Est-on responsable de la chute attendue de Kobanê, cette grande ville kurde de Syrie à la frontière turque?
Hélas oui. Les Kurdes n'intéressent plus grand monde sauf leurs amis. C'est tout le problème dans cette partie du monde des démocrates qui refusent le terrorisme aveugle. Ils sont comme invisibles, ils ne font pas peur, donc ils n'existent pas. À Kobanê, nous avons baissé les bras devant les exactions barbares de Daech [État islamique]. La majorité des Kurdes syriens se sont battus héroïquement et nous avons hésité à les soutenir parce qu'ils étaient influencés par le Parti des travailleurs du Kurdistan [PKK], qui a longtemps été une organisation terroriste. La France ne s'est toujours pas résolue à agir en Syrie et les Américains s'y sont engagés, mais seulement par des raids aériens. C'était insuffisant. C'est un grand scandale de laisser mourir sous nos yeux ces Kurdes qui sont si proches de nous. Serons-nous récompensés de notre lâcheté? Même pas. Car les frontières coloniales de cette région du monde sont désormais perdues dans cette grande redistribution des cartes au sein du monde musulman dont on ne connaît pas le résultat à l'avance.

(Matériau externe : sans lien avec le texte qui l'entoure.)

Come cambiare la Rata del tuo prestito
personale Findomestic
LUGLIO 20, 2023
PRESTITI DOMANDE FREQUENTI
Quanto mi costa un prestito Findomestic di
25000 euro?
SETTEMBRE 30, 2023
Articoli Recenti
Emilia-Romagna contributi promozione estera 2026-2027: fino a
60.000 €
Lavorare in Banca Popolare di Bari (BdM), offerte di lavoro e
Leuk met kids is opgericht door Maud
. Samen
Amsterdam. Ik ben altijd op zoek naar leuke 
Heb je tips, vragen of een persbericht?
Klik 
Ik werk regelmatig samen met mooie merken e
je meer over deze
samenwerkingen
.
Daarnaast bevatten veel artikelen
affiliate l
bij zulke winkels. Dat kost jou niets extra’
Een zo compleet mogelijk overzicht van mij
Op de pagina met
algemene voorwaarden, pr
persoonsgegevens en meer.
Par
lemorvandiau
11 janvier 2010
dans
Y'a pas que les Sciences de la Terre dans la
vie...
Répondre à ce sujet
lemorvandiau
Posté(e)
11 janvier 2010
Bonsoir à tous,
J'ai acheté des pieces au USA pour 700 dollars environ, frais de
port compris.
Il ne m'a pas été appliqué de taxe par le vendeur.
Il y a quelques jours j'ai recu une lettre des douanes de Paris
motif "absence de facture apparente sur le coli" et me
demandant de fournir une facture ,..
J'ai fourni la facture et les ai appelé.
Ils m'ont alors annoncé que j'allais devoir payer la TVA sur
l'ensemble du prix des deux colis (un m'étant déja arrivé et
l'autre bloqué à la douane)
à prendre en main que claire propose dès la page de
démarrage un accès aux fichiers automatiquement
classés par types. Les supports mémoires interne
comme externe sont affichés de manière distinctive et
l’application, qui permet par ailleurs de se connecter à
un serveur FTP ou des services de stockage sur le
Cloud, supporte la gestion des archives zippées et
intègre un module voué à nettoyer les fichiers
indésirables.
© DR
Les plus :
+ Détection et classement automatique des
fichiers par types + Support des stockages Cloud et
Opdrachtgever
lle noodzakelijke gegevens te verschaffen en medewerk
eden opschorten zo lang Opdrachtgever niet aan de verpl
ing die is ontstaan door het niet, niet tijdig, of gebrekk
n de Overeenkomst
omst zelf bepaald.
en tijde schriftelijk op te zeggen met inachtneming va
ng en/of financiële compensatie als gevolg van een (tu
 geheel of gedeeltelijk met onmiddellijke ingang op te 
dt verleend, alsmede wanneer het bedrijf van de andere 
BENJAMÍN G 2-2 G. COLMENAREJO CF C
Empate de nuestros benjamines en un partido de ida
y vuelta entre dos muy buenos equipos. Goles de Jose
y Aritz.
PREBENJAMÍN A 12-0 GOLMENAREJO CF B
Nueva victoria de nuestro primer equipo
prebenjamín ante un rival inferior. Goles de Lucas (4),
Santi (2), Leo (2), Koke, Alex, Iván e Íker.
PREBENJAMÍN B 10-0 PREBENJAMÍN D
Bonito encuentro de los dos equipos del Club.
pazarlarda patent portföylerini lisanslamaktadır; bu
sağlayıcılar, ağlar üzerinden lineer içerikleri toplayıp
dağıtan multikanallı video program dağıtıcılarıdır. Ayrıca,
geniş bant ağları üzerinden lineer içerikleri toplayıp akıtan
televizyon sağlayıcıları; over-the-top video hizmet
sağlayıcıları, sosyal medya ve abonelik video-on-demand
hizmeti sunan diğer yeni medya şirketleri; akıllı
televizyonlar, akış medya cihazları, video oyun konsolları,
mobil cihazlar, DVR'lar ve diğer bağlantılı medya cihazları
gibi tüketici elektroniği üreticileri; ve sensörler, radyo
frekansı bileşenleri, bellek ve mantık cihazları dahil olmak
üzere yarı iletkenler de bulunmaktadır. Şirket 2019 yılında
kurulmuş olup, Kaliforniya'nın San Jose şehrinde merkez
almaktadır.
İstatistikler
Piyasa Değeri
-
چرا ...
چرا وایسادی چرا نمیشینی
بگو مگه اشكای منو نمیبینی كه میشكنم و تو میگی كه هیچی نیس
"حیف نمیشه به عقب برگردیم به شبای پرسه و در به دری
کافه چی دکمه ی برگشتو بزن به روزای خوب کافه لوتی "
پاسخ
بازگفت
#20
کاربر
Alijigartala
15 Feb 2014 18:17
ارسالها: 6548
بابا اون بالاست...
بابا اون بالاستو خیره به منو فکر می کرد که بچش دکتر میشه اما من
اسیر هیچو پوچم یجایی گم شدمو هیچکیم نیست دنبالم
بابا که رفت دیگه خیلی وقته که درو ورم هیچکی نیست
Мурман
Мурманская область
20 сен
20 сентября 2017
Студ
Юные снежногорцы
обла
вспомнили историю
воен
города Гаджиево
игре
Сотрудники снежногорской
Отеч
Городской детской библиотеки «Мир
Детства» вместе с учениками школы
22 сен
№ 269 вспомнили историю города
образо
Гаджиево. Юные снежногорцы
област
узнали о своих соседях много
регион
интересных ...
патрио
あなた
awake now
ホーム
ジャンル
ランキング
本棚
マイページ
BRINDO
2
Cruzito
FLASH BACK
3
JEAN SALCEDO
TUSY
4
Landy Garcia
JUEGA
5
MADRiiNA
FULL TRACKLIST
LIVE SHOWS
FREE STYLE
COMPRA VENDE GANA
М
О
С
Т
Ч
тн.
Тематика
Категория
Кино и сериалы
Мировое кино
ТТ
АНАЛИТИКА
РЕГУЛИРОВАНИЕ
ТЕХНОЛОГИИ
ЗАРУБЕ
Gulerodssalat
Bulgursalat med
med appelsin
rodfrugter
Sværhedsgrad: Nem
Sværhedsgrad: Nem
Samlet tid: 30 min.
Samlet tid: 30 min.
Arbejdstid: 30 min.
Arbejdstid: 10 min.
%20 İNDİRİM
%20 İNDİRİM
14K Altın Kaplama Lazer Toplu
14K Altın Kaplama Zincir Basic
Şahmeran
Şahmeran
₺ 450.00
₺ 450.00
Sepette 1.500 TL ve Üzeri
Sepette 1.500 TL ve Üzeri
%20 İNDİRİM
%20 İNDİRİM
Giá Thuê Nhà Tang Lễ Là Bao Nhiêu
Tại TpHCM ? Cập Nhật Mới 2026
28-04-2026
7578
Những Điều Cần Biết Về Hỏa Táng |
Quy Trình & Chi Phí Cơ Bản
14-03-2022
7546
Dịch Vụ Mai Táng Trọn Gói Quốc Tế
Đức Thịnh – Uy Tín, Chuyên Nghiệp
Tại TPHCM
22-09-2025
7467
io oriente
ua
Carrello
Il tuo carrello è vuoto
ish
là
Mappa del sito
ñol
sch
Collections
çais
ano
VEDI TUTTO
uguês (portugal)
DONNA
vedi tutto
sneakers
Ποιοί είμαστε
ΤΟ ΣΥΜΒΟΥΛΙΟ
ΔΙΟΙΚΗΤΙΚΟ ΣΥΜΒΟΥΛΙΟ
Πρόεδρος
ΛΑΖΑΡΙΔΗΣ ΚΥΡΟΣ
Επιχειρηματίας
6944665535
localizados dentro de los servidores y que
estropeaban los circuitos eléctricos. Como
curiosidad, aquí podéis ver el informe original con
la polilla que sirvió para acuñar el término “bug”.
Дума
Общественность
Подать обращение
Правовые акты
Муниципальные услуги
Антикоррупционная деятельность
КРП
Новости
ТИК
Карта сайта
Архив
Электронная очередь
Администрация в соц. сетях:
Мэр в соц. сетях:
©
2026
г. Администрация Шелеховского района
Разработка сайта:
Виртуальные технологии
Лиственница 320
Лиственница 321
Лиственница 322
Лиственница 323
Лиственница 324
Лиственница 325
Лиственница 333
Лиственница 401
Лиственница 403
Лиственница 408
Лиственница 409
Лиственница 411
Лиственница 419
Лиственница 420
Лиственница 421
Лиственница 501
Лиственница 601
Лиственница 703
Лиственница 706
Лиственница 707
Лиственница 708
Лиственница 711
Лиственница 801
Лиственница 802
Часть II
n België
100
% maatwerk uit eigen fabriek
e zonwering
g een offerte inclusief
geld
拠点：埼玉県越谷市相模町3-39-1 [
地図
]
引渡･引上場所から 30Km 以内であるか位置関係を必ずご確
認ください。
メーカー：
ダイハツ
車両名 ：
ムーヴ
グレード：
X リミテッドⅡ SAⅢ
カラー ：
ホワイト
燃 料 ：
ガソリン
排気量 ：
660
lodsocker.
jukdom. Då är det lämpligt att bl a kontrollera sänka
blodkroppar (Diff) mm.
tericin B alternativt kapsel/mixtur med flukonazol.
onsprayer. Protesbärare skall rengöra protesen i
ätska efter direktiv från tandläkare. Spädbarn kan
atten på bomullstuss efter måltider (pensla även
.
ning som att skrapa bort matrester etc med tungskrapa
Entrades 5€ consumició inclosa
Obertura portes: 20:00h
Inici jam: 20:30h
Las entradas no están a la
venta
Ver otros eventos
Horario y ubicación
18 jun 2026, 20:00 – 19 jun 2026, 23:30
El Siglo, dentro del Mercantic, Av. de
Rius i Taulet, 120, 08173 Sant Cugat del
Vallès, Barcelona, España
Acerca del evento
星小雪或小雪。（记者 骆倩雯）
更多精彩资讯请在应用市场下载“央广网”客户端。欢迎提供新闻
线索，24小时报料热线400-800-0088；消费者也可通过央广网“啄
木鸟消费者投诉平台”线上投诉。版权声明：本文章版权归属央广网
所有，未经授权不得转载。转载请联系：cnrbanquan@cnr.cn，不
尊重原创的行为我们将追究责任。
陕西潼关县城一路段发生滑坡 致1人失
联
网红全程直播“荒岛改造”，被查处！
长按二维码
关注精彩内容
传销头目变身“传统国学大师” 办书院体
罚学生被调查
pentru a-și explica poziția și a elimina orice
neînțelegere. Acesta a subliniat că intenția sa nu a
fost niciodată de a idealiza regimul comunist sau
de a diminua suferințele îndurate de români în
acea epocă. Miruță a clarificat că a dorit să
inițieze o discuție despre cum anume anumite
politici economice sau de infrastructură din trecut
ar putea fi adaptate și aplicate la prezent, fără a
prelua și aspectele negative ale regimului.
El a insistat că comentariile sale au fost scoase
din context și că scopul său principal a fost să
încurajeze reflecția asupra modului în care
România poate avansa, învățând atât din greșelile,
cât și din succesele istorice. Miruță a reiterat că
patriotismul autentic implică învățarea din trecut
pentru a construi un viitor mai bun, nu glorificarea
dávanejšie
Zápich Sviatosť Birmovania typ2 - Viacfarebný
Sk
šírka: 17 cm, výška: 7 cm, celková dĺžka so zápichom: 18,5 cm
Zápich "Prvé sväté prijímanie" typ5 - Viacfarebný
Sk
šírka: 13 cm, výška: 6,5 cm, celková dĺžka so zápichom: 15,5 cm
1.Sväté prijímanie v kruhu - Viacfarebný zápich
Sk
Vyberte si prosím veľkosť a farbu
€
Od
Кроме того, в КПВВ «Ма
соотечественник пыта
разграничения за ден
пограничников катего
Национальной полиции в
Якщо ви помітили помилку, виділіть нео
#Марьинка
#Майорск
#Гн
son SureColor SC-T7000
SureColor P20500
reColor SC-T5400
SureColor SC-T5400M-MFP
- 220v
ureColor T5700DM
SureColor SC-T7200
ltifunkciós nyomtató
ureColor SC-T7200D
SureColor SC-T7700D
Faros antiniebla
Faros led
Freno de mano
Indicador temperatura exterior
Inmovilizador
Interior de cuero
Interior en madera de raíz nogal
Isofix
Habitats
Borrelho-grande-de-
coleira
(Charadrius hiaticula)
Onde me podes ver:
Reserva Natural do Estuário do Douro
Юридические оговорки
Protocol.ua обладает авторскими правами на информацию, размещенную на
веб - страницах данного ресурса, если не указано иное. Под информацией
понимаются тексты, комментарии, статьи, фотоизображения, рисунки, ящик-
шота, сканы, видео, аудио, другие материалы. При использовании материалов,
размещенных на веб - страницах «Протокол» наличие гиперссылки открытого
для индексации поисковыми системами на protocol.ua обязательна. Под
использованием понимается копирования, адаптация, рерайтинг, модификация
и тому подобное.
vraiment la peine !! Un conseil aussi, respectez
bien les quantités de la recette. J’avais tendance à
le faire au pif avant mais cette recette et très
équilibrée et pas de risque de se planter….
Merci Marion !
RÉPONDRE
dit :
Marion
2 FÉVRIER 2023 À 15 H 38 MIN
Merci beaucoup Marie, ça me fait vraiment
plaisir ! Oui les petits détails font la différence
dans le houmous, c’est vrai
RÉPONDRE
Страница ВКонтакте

Vous avez plaidé discrètement et très tôt auprès des autorités françaises en faveur d'une intervention au profit des Kurdes…
La France a eu mille fois raison de venir en aide, sur les plans humanitaire et militaire, au Kurdistan d'Irak. Même si elle n'a pas tout de suite compris l'urgence de cette aide. De tous les représentants des 40 millions de Kurdes, ce sont ceux d'Irak qui montraient depuis longtemps l'exemple d'une vraie tendance démocratique.
En refusant d'intervenir pour sauver Kobanê, la Turquie, qui n'a toujours pas normalisé ses relations avec le PKK, a-t-elle pris le risque de relancer l'affrontement avec ses propres Kurdes?
Leur calcul politique est inacceptable. D'abord, ils ont laissé passer tous les étrangers djihadistes partis se battre en Syrie parce que Daech combattait aussi les Kurdes. Ensuite, en proposant une zone tampon autour de Kobanê, il ne s'agissait pas pour eux de sauver les Kurdes mais de les contrôler. Ce qui est une trahison du droit d'ingérence et d'une vision, même musulmane, des droits de l'homme. Finalement, ils ont laissé ces gens se faire assassiner en empêchant même les Kurdes de Turquie d'aider leurs camarades syriens, dans le seul but de ne pas renforcer le PKK. Le seul vainqueur de cette bataille s'appelle Daech, une organisation qui s'est lancée dans un concours de boucherie. Mais à terme, les Turcs seront perdants. Tôt ou tard, les 40 millions de Kurdes se réuniront pour ne former qu'un seul État, peut-être même de notre vivant. En attendant, nous n'avons que nos yeux pour pleurer devant ce qui se passe.
De quand date votre intérêt pour la cause des Kurdes?
Je suis allé pour Médecins sans frontières [MSF] en mission au Kurdistan d'Irak pour la première fois en 1973. J'y ai découvert des leaders dotés d'une vision ouverte sur le monde et d'un islam qui ne donne pas dans l'excès, où la mosquée est clairement séparée de l'État et où les femmes sont respectées. Ce sont des gens merveilleux et ils sont, dans cette région du monde, les plus proches de nous Européens. Bien entendu, ils ont entre eux, à cheval sur quatre pays différents, des contentieux. C'est pourquoi j'ai provoqué, parfois en insistant, des réunions pour qu'ils fassent la paix afin qu'on les comprenne et qu'on les aide davantage. Je me flatte d'être un ami des Kurdes depuis plus de quarante ans.